• PROMPT: Exactly as they appear, copy the lines from the start of the entries below to the line containing "Classic 2007-2012", both ends included.

• DATA FOR THIS TASK:
------------------------------
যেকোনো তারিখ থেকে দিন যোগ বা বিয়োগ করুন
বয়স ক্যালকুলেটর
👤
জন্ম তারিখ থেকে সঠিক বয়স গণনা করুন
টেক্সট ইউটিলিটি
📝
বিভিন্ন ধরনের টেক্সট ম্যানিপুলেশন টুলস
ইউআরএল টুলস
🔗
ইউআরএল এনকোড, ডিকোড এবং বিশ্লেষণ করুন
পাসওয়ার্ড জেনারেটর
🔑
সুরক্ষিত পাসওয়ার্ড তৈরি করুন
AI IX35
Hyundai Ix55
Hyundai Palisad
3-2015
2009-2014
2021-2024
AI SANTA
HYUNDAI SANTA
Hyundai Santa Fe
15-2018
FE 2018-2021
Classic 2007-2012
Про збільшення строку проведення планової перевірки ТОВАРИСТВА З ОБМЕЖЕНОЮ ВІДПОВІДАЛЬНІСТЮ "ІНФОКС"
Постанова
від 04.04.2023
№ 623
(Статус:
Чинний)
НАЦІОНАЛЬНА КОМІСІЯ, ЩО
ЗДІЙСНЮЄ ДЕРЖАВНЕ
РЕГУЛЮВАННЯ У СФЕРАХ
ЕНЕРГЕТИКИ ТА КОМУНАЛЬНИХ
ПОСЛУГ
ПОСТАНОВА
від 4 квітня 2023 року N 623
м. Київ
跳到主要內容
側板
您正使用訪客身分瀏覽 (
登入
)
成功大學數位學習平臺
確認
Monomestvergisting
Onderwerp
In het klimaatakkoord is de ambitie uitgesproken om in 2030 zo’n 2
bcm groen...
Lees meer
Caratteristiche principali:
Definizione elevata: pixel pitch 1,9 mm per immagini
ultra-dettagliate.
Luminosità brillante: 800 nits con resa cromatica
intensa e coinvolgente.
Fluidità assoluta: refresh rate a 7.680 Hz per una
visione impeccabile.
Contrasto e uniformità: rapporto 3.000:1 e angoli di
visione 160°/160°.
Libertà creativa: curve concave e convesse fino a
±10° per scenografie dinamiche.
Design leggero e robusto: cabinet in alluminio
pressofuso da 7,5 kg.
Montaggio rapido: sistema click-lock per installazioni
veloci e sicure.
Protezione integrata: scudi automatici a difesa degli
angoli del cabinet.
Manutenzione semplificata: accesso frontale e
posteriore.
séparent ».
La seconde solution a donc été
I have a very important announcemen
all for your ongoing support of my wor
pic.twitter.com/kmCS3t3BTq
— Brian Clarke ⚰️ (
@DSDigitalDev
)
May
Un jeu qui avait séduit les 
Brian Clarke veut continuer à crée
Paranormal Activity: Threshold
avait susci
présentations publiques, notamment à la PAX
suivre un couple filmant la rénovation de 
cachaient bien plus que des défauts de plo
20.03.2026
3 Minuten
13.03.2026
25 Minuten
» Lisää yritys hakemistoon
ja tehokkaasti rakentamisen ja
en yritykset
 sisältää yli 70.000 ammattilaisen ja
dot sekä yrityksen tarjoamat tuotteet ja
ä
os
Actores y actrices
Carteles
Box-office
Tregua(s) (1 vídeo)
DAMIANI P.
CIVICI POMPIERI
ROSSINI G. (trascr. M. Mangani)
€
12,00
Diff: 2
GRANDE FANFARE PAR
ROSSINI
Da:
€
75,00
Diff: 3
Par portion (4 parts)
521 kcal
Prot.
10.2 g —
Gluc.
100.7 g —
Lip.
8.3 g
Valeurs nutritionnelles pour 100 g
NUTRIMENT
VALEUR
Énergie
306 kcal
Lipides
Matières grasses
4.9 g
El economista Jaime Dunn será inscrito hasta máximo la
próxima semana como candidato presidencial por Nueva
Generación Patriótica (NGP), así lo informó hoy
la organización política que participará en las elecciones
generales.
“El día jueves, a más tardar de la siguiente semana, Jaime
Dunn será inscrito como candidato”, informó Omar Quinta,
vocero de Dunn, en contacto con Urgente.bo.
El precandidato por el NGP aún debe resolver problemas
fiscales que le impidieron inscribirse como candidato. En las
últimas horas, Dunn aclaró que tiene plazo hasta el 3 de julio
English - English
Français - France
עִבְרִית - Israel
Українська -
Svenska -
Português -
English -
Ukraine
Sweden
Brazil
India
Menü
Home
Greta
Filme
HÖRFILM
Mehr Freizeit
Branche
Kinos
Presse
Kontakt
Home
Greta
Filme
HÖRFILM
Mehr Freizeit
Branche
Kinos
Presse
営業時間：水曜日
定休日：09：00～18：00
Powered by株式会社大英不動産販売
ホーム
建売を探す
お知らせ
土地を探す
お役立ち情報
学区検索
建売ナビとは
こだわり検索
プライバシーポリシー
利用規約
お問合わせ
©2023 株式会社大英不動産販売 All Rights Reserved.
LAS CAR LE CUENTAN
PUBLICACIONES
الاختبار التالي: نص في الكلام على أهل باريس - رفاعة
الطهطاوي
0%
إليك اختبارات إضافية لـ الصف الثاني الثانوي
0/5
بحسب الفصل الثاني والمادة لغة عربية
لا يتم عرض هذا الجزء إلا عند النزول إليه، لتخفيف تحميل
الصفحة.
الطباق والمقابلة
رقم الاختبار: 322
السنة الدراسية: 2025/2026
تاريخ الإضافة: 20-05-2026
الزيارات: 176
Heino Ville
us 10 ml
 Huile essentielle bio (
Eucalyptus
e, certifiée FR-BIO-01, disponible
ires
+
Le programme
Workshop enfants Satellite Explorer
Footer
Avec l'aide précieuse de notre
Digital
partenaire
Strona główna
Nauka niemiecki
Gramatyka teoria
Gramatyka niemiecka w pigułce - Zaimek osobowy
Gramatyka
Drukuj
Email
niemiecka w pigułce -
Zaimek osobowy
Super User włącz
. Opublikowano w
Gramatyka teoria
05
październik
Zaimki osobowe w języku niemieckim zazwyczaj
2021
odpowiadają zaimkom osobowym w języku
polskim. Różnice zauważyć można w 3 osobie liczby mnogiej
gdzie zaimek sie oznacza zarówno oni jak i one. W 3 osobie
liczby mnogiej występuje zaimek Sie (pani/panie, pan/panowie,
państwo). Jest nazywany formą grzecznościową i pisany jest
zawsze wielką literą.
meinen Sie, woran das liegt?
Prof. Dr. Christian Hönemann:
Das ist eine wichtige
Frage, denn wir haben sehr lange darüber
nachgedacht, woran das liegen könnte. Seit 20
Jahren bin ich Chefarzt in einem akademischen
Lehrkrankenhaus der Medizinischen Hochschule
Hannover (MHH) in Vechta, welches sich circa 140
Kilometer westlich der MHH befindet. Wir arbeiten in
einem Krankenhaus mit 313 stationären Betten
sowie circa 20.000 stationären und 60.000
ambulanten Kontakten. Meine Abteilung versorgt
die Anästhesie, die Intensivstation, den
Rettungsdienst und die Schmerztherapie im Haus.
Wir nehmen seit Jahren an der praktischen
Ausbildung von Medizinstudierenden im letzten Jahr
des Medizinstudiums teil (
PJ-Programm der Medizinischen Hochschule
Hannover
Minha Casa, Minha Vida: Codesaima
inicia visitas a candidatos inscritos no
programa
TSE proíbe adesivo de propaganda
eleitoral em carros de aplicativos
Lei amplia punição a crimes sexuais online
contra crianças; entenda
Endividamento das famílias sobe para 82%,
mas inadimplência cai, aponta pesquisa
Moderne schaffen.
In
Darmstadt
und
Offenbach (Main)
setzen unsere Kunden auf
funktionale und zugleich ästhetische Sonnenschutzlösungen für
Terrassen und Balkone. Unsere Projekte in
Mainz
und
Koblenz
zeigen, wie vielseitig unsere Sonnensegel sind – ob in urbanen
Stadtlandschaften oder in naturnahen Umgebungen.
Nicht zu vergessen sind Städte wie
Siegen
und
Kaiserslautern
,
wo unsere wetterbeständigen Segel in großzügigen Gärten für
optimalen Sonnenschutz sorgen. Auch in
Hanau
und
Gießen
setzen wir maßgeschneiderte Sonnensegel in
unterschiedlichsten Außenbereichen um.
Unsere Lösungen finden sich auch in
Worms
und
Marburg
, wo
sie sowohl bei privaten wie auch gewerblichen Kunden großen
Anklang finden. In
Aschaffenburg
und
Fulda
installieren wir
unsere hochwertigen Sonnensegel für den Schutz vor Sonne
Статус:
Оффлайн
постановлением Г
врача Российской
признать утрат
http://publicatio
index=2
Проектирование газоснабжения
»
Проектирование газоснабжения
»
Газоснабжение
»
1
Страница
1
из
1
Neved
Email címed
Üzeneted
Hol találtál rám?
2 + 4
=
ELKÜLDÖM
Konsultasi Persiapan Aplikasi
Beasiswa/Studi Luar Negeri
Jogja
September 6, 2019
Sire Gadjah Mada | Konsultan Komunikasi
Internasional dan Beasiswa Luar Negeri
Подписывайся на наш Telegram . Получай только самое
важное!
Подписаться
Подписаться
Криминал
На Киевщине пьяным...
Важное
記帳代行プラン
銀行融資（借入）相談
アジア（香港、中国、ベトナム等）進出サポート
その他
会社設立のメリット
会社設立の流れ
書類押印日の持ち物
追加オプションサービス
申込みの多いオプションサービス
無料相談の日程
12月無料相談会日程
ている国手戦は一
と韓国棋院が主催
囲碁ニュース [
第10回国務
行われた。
------------------------------
• TASK RESULT:
যেকোনো তারিখ থেকে দিন যোগ বা বিয়োগ করুন
বয়স ক্যালকুলেটর
👤
জন্ম তারিখ থেকে সঠিক বয়স গণনা করুন
টেক্সট ইউটিলিটি
📝
বিভিন্ন ধরনের টেক্সট ম্যানিপুলেশন টুলস
ইউআরএল টুলস
🔗
ইউআরএল এনকোড, ডিকোড এবং বিশ্লেষণ করুন
পাসওয়ার্ড জেনারেটর
🔑
সুরক্ষিত পাসওয়ার্ড তৈরি করুন
AI IX35
Hyundai Ix55
Hyundai Palisad
3-2015
2009-2014
2021-2024
AI SANTA
HYUNDAI SANTA
Hyundai Santa Fe
15-2018
FE 2018-2021
Classic 2007-2012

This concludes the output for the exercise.